Walking is not enhanced when I have had a brownie.

Except the USADA is an NGO, not a government. And even if it were governmental, we’re allowed to debate what the law or policy should be, in addition to what it is.

There are substances in the banned list that I can take, but an athlete can’t.
It has nothing to do with federal law.

welll…sorta. The Agriculture Act of 2018 legalized Delta 8 and Delta 10 THC, but not Delta 9 (the THC found in pot). It’s not quite as strong as Delta 9, but that just means you need a wee tad more to get an equivalent high. I order mine online and it is delivered to my door in Kansas, which is a state that allows NO marijuana for anything. Funny thing is, they don’t seem to be in any hurry to make those illegal. While recreational pot is legal in Missouri, and I live 2 miles from the border, what I get online is a helluva lot less expensive that the pot in the Missouri dispensaries.
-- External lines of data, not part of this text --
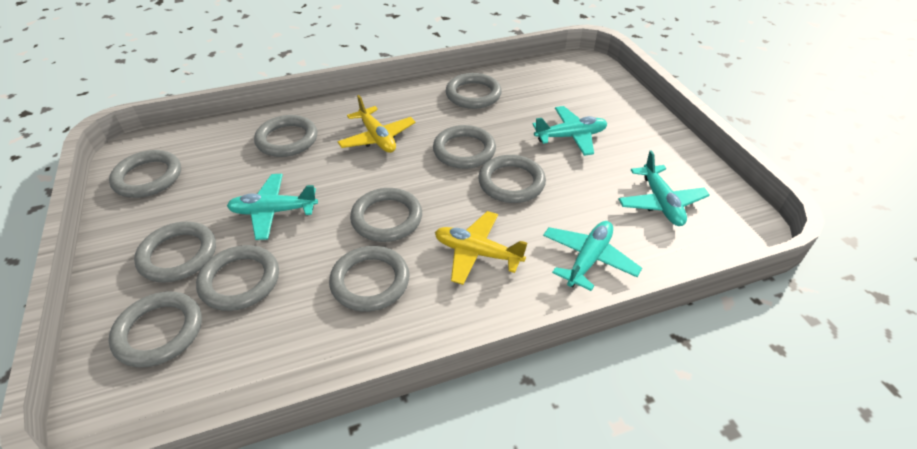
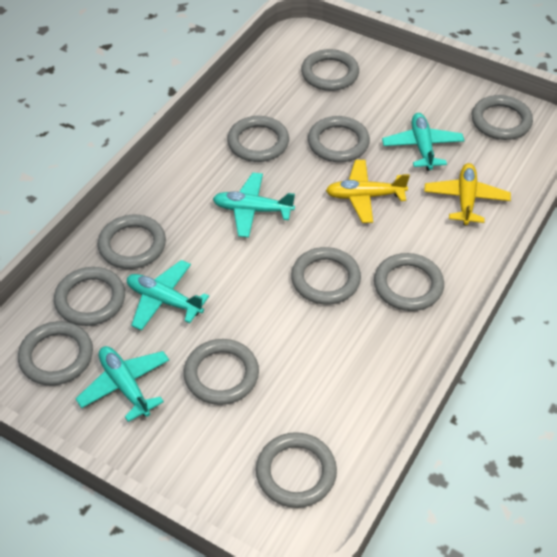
grey ring: [109,150,181,198] [109,291,202,367] [134,222,216,283] [196,245,279,311] [254,115,317,157] [329,246,410,312] [350,188,422,242] [433,125,496,169] [446,73,502,109] [478,155,546,203] = 10 -> [18,321,93,385] [54,267,125,326] [98,215,166,269] [184,339,259,405] [227,116,289,162] [256,432,337,508] [291,247,361,304] [301,49,359,91] [308,116,370,162] [374,253,444,311] [472,95,533,140] = 11

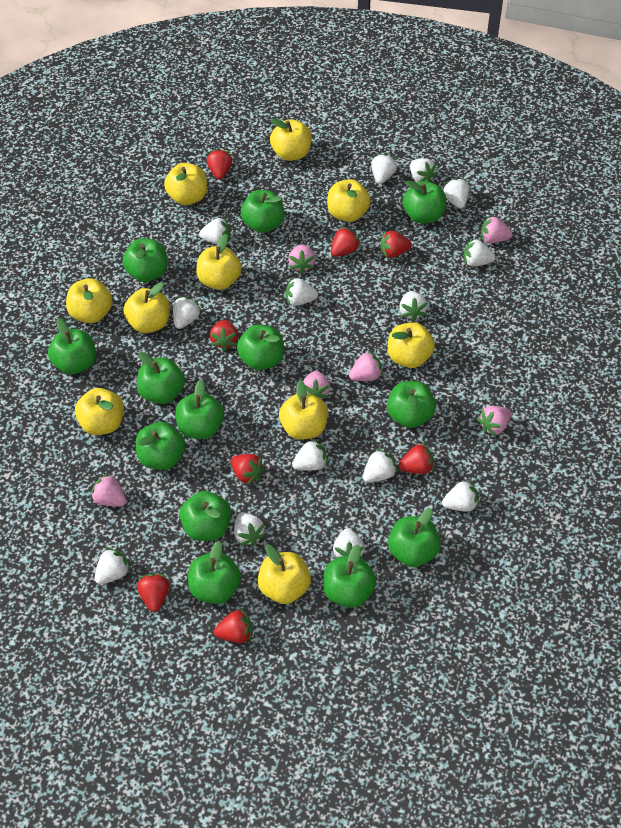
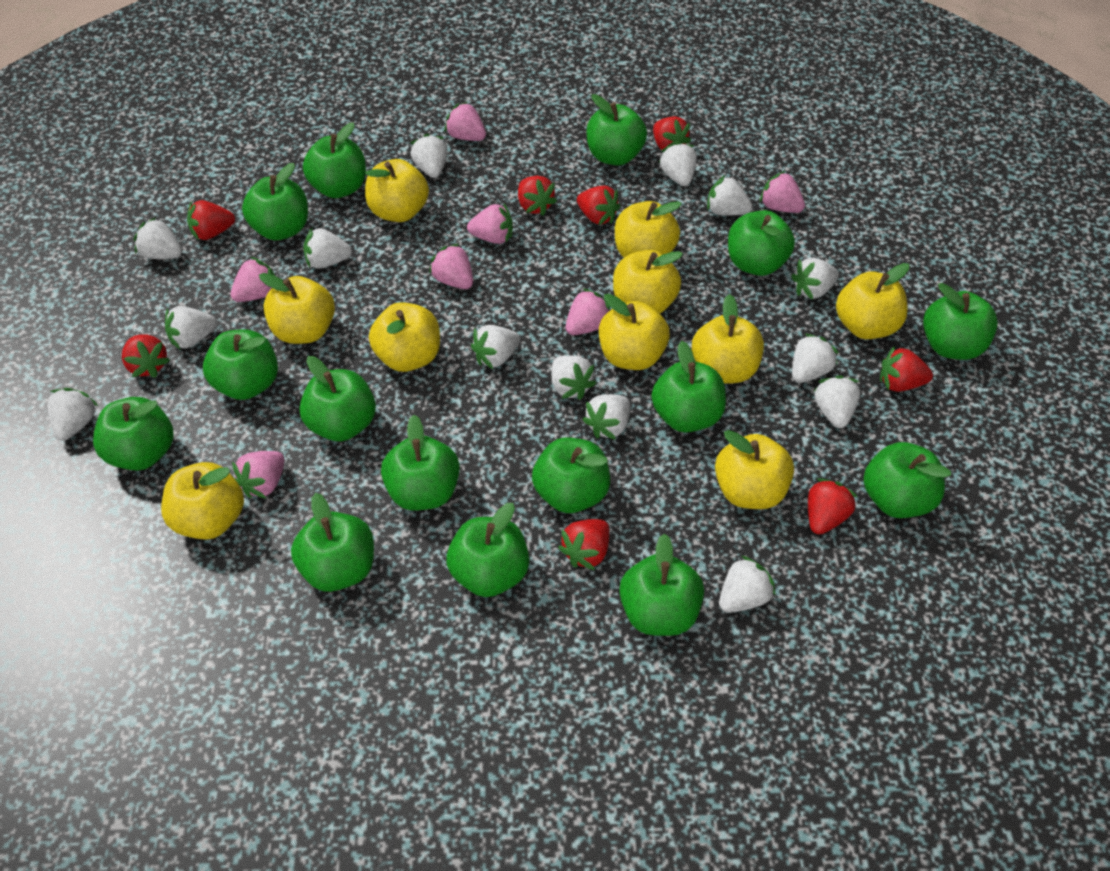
green apple: [48,318,96,375] [123,238,168,282] [135,422,185,470] [137,352,185,404] [175,380,224,439] [179,491,231,541] [188,541,241,604] [237,324,284,370] [241,190,284,233] [323,545,376,608] [387,381,436,428] [388,508,441,567] [403,180,446,224] = 13 -> [93,397,174,471] [203,329,278,400] [242,163,308,240] [291,493,374,592] [299,356,376,441] [303,122,366,198] [381,415,460,511] [447,503,529,597] [532,438,610,513] [586,94,647,166] [619,534,704,636] [652,341,726,432] [728,210,795,276] [863,442,951,518] [923,283,998,360] = 15
pink strawberry: [91,473,126,507] [288,244,316,274] [303,371,330,399] [349,351,383,381] [478,406,511,436] [481,215,512,243] = 6 -> [230,257,275,302] [232,451,285,498] [429,244,473,289] [445,102,486,141] [467,204,513,244] [566,288,610,335] [760,171,805,213] = 7

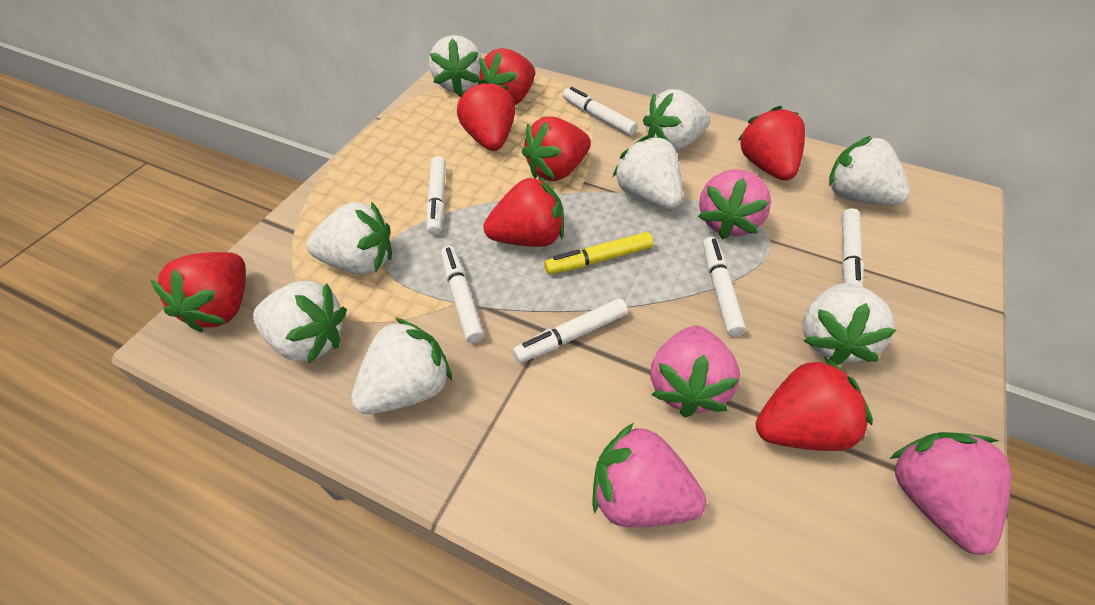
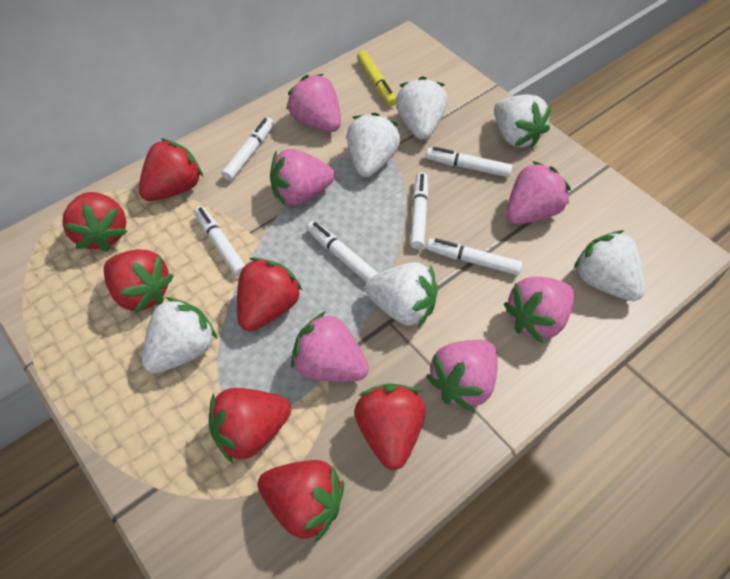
pink strawberry: [593,423,707,527] [651,326,740,417] [698,169,771,240] [890,432,1011,555] = 4 -> [270,149,335,206] [286,74,341,132] [291,311,369,382] [426,340,498,412] [504,277,574,343] [506,161,571,224] = 6
white strawberry: [253,281,347,363] [307,202,392,275] [351,318,452,414] [429,35,482,95] [613,135,683,209] [643,89,711,150] [803,283,897,365] [829,136,910,205] = 8 -> [142,297,217,374] [347,112,400,177] [365,262,438,327] [396,76,447,140] [494,94,551,149] [574,230,645,301] = 6

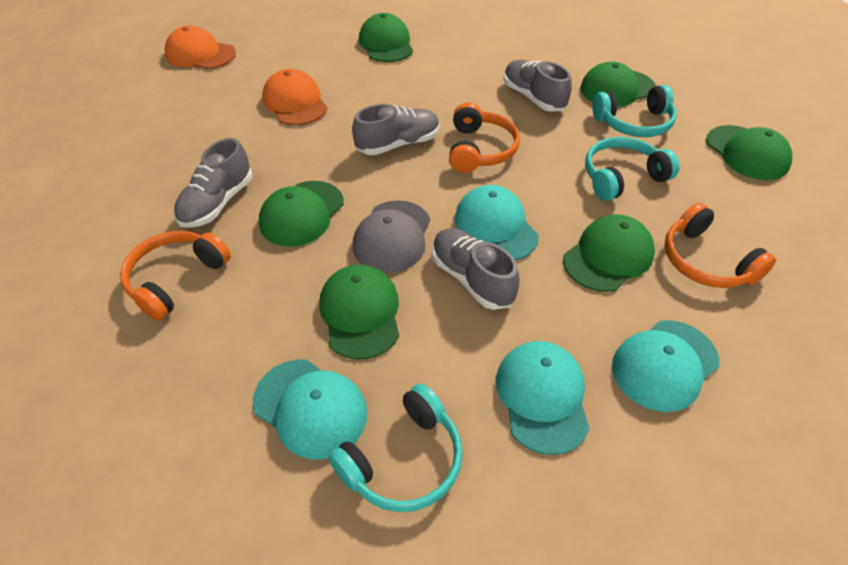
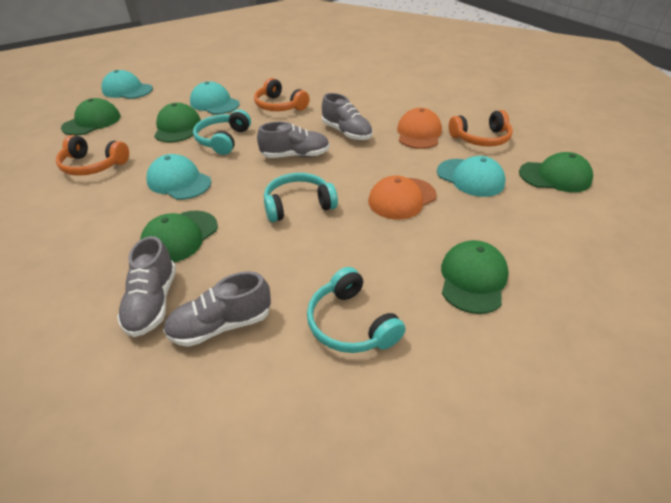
green cap: [259,181,344,247] [319,265,399,360] [359,13,413,62] [563,214,655,292] [580,61,656,107] [706,125,792,180] = 6 -> [61,98,121,135] [140,211,218,262] [154,103,201,142] [441,240,509,314] [519,152,593,192] = 5
grey cap: [353,200,430,273] = 1 -> none = 0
Oh yes…and in a urine test, you will test positive for THC. But my bike group is a bunch of old hippies and they say that Social Security and Pensions don’t require urine tests.

@jimtoo - For this reason, even though medical marijuana is legal in most states, it is illegal to use it for pain management at any nursing home, skilled nursing facility, or hospital in the United States because it is illegal at the federal level.

I never said it was governmental, I said they receive federal grant funds and they are a 501c3. For all we know, a condition of their grants and tax exempt status may be to test for illegal drugs.

This thread started with the question of why they tested for marijuana. I put forth the answer I thought made the most sense.